Ataması yapılmayan öğretmenler, sadece eğitim alanının değil ülkemizin de en önemli sorunlarından. Bu sorunun temel nedeni geçtiğimiz yıllarda plansızca açılan ve ihtiyacın çok üstünde mezun veren Eğitim Fakülteleri. Öğretmen mezun eden fakültelerin sayısı son 15 yılda 63’ten 92’ye, öğrenci sayısı ise 14 binden 228 bine çıktı. Mezun sayısı artarken daha fazla istihdam yaratması gereken MEB ise giderek daha az öğretmeni işe alıyor. Bu çelişkili politika Türkiye’de eğitimin geleceğine büyük bir darbe vuruyor.
Çünkü ataması yapılmayan öğretmenler dediğimizde sadece rakamlardan söz etsek de bu tablonun ardında insan hikayeleri olduğunu hiç unutmamalıyız. Ataması yapılmayan öğretmenler hem mesleklerini yapamamanın hem de ekonomik zorlukların pençesinde seslerini duyurmaya çalışıyorlar. Genç eğitimciler psikolojik sorunlarla boğuşurken asıl darbe öğretmenlik mesleğine indiriliyor.
Bütün Eğitim Fakülteleri Kapansa..
MEB’in açıkladığı kontenjanlar ile atama bekleyen öğretmen sayısı arasındaki fark öyle büyük ki bugün ülkedeki bütün eğitim fakülteleri kapansa ve artık hiç öğretmen yetiştirilmese bile bütün adayların atanabilmesi için uzun yıllara ihtiyacımız var.
MEB Türkiye’de öğretmen ihtiyacını 150 bin olarak açıklarken, ataması yapılmayan öğretmen sayısı 460 bine dayandı. Ancak eğitim sendikalarına göre gerçek sayı 700 bin civarında ve bu sayı dünyadaki 55 ülkenin toplam nüfusundan bile daha fazla.
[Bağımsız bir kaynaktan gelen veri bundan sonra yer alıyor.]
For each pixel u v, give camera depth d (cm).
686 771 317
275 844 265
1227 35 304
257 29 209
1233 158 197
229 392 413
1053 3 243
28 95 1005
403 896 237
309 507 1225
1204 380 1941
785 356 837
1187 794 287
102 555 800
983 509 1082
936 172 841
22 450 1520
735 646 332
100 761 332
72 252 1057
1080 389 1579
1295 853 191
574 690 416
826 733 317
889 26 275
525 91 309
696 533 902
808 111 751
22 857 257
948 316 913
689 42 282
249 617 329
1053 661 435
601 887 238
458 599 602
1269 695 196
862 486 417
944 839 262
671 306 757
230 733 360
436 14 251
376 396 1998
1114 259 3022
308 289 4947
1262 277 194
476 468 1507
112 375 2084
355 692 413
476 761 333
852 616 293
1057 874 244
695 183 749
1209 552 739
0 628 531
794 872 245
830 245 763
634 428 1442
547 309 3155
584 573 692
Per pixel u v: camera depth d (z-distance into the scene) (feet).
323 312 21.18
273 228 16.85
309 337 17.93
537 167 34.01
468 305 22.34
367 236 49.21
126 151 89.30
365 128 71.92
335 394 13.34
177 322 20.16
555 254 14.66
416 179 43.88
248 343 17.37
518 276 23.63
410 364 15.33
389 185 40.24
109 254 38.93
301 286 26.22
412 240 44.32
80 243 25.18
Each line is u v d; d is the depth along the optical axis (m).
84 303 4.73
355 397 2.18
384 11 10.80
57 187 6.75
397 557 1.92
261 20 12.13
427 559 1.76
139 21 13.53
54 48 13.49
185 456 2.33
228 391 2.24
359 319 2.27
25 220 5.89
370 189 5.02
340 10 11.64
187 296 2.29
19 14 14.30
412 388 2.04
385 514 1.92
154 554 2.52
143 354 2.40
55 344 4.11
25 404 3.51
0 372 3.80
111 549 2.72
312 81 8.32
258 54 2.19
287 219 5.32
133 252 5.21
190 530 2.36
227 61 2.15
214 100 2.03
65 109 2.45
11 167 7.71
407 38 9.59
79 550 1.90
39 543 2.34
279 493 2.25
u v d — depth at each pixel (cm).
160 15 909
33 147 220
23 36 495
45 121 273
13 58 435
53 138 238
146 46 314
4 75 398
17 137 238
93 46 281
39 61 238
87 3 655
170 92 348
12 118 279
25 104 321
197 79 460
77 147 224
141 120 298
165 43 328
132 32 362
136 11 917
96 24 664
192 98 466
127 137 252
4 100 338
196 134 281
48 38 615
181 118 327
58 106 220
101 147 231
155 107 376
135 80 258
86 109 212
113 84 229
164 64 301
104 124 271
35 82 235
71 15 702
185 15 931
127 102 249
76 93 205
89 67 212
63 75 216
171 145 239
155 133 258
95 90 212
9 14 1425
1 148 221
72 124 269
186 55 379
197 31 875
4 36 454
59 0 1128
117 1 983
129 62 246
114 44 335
2023’te Sayı 1 Milyona Ulaşacak
Resmi verilere göre her yıl en az 25 bin öğretmen atanmayı bekleyen öğretmen sayısına ekleniyor. Böyle giderse 2023’te ataması yapılmayan öğretmenler 1 milyona ulaşacak. Bu rakam genç eğitimciler açısından büyük bir kırılmanın ve sosyal patlamanın da işaretçisi. Eğitim-Sen’e göre ataması yapılmadığı için 45 öğretmen hayatını sonlandırdı.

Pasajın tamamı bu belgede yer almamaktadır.